Action item => Pictures aside, repeat the listing below exactly.

Supplied material =>
....................

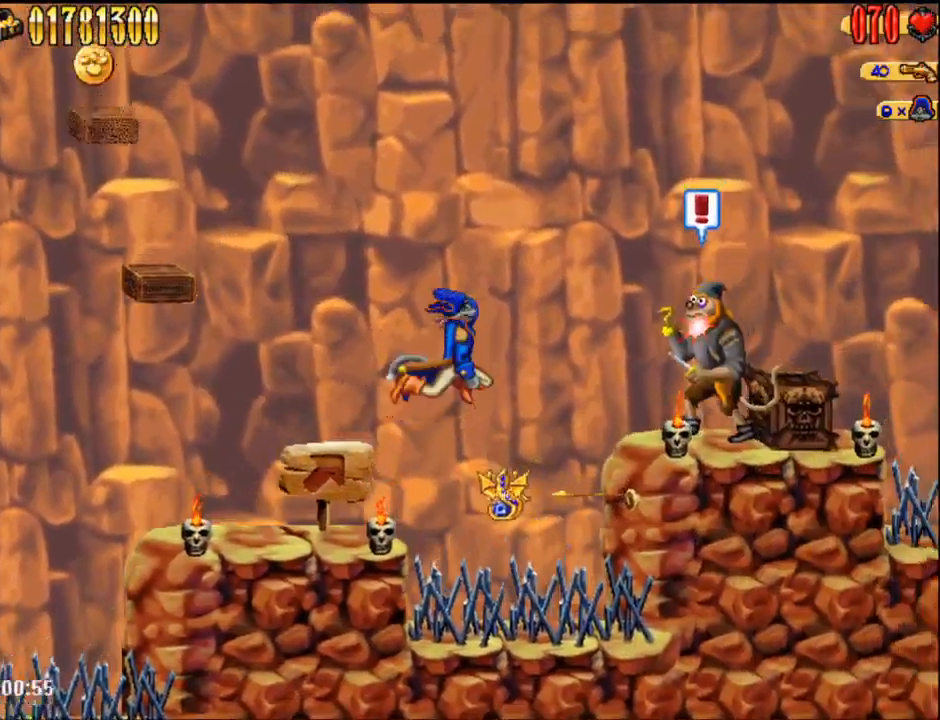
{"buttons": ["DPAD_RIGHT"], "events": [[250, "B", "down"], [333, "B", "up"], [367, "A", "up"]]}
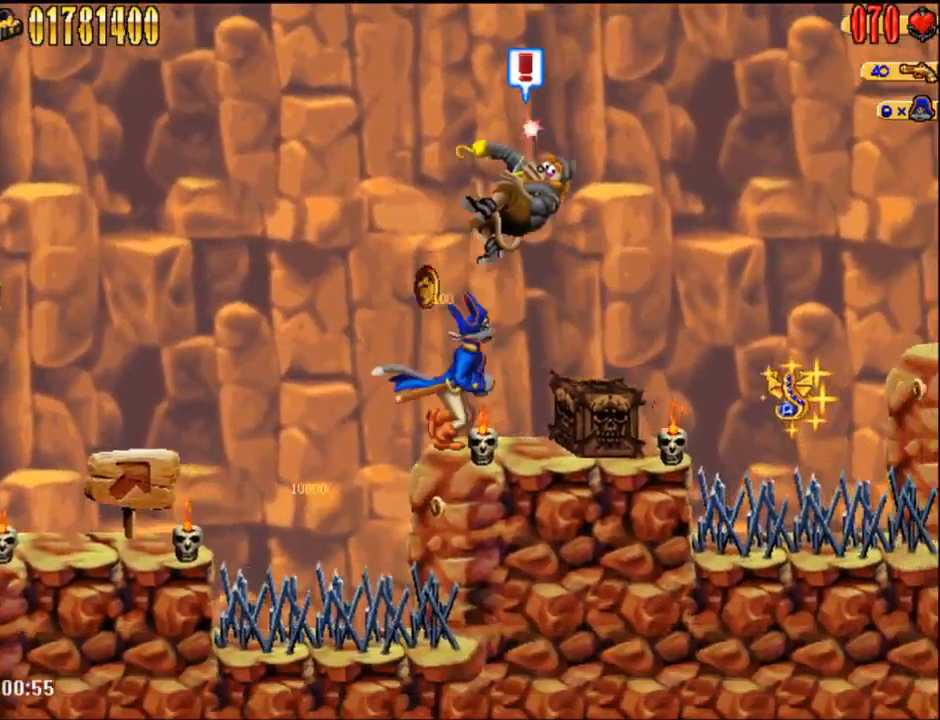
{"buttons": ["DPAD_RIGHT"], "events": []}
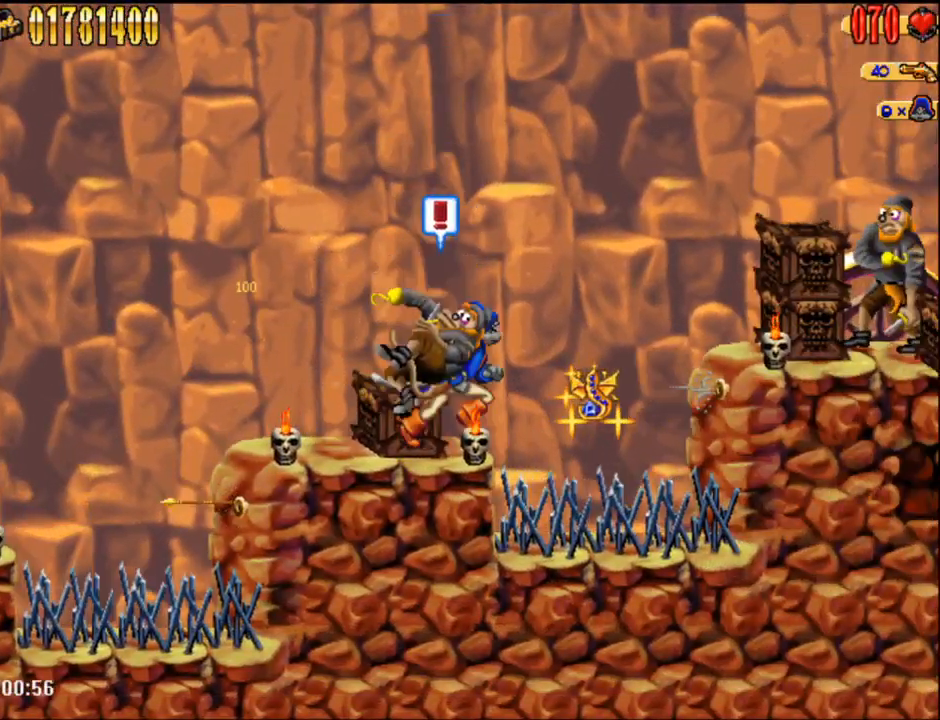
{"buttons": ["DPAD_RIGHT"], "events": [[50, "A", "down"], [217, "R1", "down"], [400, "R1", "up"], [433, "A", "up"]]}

....................

Solution below =>
{"buttons": ["DPAD_RIGHT"], "events": [[250, "B", "down"], [333, "B", "up"], [367, "A", "up"]]}
{"buttons": ["DPAD_RIGHT"], "events": []}
{"buttons": ["DPAD_RIGHT"], "events": [[50, "A", "down"], [217, "R1", "down"], [400, "R1", "up"], [433, "A", "up"]]}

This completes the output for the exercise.